Cela peut paraître anodin, un détail sémantique, mais dans la mesure où quasiment personne n’a souligné l’inexactitude de cette formulation et l’a reprise à son compte, je m’interroge.

Cette mixité nous dérangerait-elle au point que nous ne soyons capables de la nommer, de la célébrer, de nous en saisir comme de la preuve irréfutable que l’humanité est une et indivisible, par-delà les différences que nous évertuons à souligner comme pour nous excuser de ne pas être capable de mieux nous entendre ?

Les apparences sont trompeuses et nous allons rarement chercher plus loin. Pire, il nous arrive de les légitimer pour ne pas être pris en défaut d’ignorance. C’est un peu comme si, pour expliquer le tour de magie qui nous a bluffé, nous réécrivions les lois de la nature. De notre nature, en l’occurrence.

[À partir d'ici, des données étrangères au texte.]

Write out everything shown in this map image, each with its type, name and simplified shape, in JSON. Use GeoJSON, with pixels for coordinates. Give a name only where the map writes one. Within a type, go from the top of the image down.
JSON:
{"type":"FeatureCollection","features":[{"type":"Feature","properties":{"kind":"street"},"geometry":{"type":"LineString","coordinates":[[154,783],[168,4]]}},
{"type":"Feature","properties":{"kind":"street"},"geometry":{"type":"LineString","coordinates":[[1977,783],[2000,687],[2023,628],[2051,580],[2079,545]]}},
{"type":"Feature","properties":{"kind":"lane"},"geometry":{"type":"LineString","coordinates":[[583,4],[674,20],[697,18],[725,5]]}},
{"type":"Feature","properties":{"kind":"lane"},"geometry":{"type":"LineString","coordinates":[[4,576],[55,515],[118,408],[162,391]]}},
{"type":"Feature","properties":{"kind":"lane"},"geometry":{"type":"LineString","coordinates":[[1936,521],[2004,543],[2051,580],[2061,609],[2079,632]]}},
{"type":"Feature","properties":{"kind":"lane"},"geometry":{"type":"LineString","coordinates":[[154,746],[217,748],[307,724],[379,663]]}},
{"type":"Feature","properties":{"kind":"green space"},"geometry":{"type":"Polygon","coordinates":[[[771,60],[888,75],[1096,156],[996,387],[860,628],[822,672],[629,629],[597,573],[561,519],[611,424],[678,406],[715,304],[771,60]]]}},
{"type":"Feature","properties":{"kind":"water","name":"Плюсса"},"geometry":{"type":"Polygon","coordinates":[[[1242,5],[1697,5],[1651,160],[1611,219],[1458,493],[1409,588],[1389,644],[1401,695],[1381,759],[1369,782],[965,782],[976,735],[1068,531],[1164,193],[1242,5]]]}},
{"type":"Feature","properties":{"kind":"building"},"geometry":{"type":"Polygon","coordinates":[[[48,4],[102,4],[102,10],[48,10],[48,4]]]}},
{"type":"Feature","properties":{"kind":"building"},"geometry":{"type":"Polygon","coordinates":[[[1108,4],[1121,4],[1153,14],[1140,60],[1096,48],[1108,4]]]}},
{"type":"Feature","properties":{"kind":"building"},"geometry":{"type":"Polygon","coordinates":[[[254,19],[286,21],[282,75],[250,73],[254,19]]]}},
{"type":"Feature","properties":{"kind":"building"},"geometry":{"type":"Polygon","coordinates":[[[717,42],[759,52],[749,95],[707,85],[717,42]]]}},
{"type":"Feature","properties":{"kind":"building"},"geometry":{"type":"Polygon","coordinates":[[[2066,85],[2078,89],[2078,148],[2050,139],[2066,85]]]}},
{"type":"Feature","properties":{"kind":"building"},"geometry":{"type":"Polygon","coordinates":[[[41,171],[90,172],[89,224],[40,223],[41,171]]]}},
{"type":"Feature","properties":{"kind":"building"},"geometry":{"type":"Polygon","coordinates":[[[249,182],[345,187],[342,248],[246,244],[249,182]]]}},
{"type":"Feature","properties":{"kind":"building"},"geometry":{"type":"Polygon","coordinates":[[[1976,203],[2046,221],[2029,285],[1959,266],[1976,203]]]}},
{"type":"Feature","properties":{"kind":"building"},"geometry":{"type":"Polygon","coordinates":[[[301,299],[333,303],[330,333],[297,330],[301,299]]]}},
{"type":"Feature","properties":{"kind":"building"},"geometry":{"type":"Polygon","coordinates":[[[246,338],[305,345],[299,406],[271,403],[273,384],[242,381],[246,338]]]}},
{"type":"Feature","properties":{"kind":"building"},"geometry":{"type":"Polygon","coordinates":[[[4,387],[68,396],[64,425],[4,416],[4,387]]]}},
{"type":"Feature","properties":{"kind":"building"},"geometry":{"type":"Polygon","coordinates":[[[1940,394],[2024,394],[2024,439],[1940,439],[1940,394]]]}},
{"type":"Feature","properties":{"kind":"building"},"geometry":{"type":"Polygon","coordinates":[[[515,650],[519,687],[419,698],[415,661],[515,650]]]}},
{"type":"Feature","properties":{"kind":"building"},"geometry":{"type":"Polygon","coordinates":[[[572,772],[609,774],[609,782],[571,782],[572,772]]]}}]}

Et pourtant, la conscience de notre commune humanité devrait nous être tellement chevillée au corps, ne souffrir aucune discussion, qu’aucun magicien, sorcier, bonimenteur ou prophète de malheur ne devrait être capable de nous en faire douter.

Je marchais ce matin dans la montagne, lorsque le chant d’un oiseau solitaire a retenti au sommet d’un arbre. Clair, puissant, déterminé. Une suite de trilles mélodieuses suivie d’une pause, puis la reprise de la même séquence enrichie de subtiles variations. À qui s’adressait-il, quelle était son intention ? Je ne le sais pas, mais l’instant était magique. Ce lointain descendant des dinosaures, si différent de moi, dont je ne pourrai jamais percer les mystères, m’avait charmé. J’observais l’arbre, cherchant à l’apercevoir entre les branches et bizarrement il se tut. Mon regard se détourna alors sur la nature environnante et il reprit gaillardement son chant. Je mesurais à quel point la vie sur Terre s’était déployée dans tant de directions différentes que c’en était vertigineux. Je trouvais cela merveilleux, réjouissant, rassurant même.

Qu’en est-il de l’énigme qui me concerne, celle de ma propre existence, de mon identité ? Par contraste, elle m’apparait soudainement si proche, si familière, si accessible. Et charmante de surcroit.